- The paper proposes a two-stage pipeline where LLMs generate an intermediate knowledge graph, raising the F1 score on causal tasks from 32.71 to 48.26.
- The methodology uses tool-calling and enforced JSON schemas to construct precise knowledge graphs that guide accurate causal reasoning.
- Empirical results on Corr2Cause show the structured approach outperforms models like GPT-4 and BART MNLI, enhancing both recall and precision.
The paper "Structured Thinking Matters: Improving LLMs Generalization in Causal Inference Tasks" (2505.18034) addresses the significant challenge LLMs face in reliably distinguishing causation from correlation, particularly highlighted by their poor performance and generalization on benchmarks like Corr2Cause [DBLP:conf/iclr/Jin0LPSMDS24]. Existing LLMs often act as "causal parrots," relying on patterns from training data rather than performing structured reasoning.
The authors hypothesize that this limitation stems from the lack of explicit structural reasoning. To counter this, they propose a novel structured approach that guides the LLM to externalize its thinking process. Instead of directly answering a causal query based on correlational premises, the LLM first constructs an intermediate knowledge graph that systematically encodes the provided information. This graph serves as a structured representation upon which the final causal judgment is based.
The methodology involves a two-stage pipeline:
- Knowledge Graph Generation: Given a set of correlational statements (premises), the LLM is prompted to generate a structured graph. This graph represents variables as nodes and relationships (correlations, independencies) as edges. At this stage, edges are typically undirected, reflecting statistical dependencies without specifying causal direction immediately.

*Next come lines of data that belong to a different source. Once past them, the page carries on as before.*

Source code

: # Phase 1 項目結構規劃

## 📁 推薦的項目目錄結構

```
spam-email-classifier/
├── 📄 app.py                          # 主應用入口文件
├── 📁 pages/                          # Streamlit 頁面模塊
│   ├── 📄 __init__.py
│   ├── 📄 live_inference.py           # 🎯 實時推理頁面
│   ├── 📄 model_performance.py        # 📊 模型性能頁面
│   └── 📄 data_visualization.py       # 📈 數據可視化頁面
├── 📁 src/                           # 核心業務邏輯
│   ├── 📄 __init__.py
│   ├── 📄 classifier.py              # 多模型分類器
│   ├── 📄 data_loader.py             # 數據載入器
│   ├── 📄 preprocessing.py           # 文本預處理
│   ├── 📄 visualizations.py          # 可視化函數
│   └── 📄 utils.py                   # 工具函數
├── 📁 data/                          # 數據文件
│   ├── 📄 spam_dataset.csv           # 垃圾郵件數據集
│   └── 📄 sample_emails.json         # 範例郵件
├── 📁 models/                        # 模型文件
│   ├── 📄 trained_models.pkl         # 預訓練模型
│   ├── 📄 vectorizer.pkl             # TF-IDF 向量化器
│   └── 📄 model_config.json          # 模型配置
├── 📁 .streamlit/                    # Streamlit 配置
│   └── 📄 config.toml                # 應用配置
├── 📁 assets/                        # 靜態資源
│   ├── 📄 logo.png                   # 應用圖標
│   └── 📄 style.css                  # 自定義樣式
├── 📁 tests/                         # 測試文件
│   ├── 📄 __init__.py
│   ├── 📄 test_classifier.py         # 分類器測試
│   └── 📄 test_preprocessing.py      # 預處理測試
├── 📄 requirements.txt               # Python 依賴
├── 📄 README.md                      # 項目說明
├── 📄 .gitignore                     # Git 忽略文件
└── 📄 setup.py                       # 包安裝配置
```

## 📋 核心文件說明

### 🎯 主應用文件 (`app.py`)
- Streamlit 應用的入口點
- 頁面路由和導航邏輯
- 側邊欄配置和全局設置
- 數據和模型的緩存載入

- Implementation Detail: To ensure the generated graph is well-formed and machine-readable, the authors leverage an OpenAI-style tool-calling approach. They define a Pydantic schema for the knowledge graph (listing nodes and edges with properties like source, target, and label). This schema is converted into an OpenAI tool signature (a JSON schema), and the model's output is strictly enforced to conform to this schema using regex-based logits processing. This prevents the model from producing free-form text and ensures a valid JSON output representing the graph.
- Structure-Aware Causal Inference: In the second stage, the generated knowledge graph (provided back to the model, e.g., as JSON or a DOT format string) is used to inform the LLM's answer to the causal query. The model checks the hypothesis against the graph's structure. For instance, to determine if X causes Z, the model would examine paths between X and Z in the graph and consider potential confounders, much like a human analyzing a causal diagram. The explicit graph structure grounds the model's reasoning, making it less susceptible to superficial textual cues.

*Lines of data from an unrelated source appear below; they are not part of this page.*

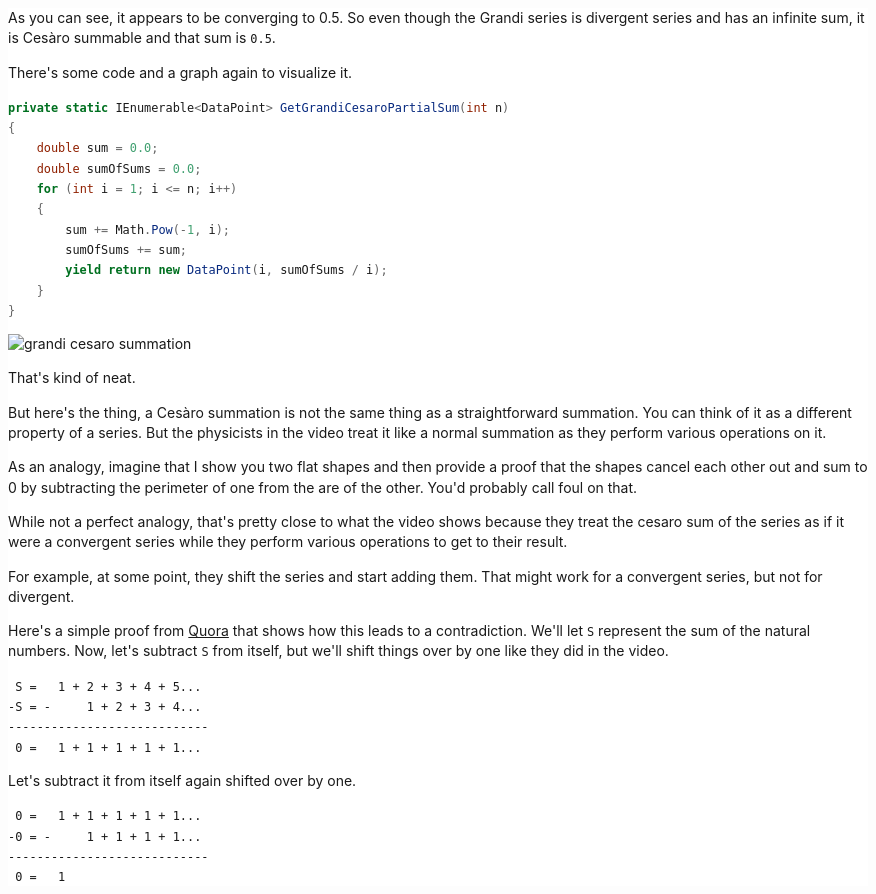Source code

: As you can see, it appears to be converging to 0.5. So even though the Grandi series is divergent series and has an infinite sum, it is Cesàro summable and that sum is `0.5`.

There's some code and a graph again to visualize it.

```csharp
private static IEnumerable<DataPoint> GetGrandiCesaroPartialSum(int n)
{
    double sum = 0.0;
    double sumOfSums = 0.0;
    for (int i = 1; i <= n; i++)
    {
        sum += Math.Pow(-1, i);
        sumOfSums += sum;
        yield return new DataPoint(i, sumOfSums / i);
    }
}
```

![grandi cesaro summation](https://f.cloud.github.com/assets/19977/1992343/1bef65ac-84ba-11e3-8057-f5b5e21f81e9.png)

That's kind of neat.

But here's the thing, a Cesàro summation is not the same thing as a straightforward summation. You can think of it as a different property of a series. But the physicists in the video treat it like a normal summation as they perform various operations on it.

As an analogy, imagine that I show you two flat shapes and then provide a proof that the shapes cancel each other out and sum to 0 by subtracting the perimeter of one from the are of the other. You'd probably call foul on that.

While not a perfect analogy, that's pretty close to what the video shows because they treat the cesaro sum of the series as if it were a convergent series while they perform various operations to get to their result.

For example, at some point, they shift the series and start adding them. That might work for a convergent series, but not for divergent. 

Here's a simple proof from [Quora](http://www.quora.com/Mathematics/Theoretically-speaking-how-can-the-sum-of-all-positive-integers-be-1-12) that shows how this leads to a contradiction. We'll let `S` represent the sum of the natural numbers. Now, let's subtract `S` from itself, but we'll shift things over by one like they did in the video. 

```
 S =   1 + 2 + 3 + 4 + 5...
-S = -     1 + 2 + 3 + 4...
----------------------------
 0 =   1 + 1 + 1 + 1 + 1...
```

Let's subtract it from itself again shifted over by one.

```
 0 =   1 + 1 + 1 + 1 + 1...
-0 = -     1 + 1 + 1 + 1...
----------------------------
 0 =   1  
```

- Implementation Detail: The prompt for the second stage includes the original premise, the causal hypothesis, and the generated knowledge graph (e.g., serialized as JSON and a DOT string). The LLM is tasked with determining if the hypothesis is consistent with the structure implied by the graph. The authors suggest prompting the model to explain its reasoning based on the graph structure to ensure fidelity.

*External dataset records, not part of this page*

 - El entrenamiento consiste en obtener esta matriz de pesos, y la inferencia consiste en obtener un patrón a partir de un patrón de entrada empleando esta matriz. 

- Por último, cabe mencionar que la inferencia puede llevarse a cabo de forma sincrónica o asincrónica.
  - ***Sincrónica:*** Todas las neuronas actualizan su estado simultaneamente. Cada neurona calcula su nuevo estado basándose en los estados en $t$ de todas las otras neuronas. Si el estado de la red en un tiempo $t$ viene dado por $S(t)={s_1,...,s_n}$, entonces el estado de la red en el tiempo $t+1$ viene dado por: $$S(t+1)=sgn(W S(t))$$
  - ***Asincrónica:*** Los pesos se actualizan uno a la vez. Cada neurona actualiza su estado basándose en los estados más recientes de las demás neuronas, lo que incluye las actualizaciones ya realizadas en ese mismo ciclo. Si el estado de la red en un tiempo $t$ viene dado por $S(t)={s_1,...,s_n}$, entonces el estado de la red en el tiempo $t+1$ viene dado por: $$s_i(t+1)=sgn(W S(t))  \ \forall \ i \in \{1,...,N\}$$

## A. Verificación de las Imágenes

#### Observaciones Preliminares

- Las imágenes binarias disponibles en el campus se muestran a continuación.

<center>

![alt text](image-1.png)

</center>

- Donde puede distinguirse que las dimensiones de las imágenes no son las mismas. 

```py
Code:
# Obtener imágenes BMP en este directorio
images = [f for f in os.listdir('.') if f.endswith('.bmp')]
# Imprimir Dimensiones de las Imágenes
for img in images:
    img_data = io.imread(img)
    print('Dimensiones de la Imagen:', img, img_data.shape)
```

The approach was evaluated on the Corr2Cause benchmark using the Qwen3-32B model, an open-source LLM chosen for its native tool-calling capabilities. A zero-shot baseline (direct prompting) was compared against the structured reasoning method. They also evaluated different graph edge notation styles in an auxiliary experiment, finding that representing undirected correlations with two opposing directed edges (a -> b + b -> a
) yielded the best performance for graph interpretation by the model.
The results show substantial improvements with the structured reasoning framework:
- Qwen3-32B with structured reasoning achieved an F1 score of 48.26 on the Corr2Cause test set, significantly higher than its unstructured baseline performance (F1 32.71).
- This improvement is driven by large gains in recall (from 33.89% to 65.56%) and notable improvements in precision (from 31.61% to 38.19%).
- The structured approach also significantly outperformed off-the-shelf models like GPT-4 (F1 29.08) and BART MNLI (F1 33.38) on this benchmark.
- The structured method demonstrated enhanced robustness to out-of-distribution queries compared to baselines.
- A reference model, Qwen2.5-32B, showed only modest gains with the structured approach, supporting the hypothesis that the model's ability to handle structured outputs (like Qwen3's tool-calling) is key to the method's effectiveness.
The paper concludes that explicitly guiding LLMs to structure their thinking via intermediate representations, such as knowledge graphs, is a promising direction for improving their generalization capabilities in complex reasoning tasks like causal inference. This method provides transparency and allows for more systematic reasoning grounded in structure rather than just linguistic patterns. Potential limitations include the computational cost of graph generation, potential errors in the graph construction step cascading through the pipeline, and dependence on the complexity of the schema and model's tool-calling fidelity. Future work could explore automated graph validation, application to other reasoning tasks, and integration with external symbolic systems.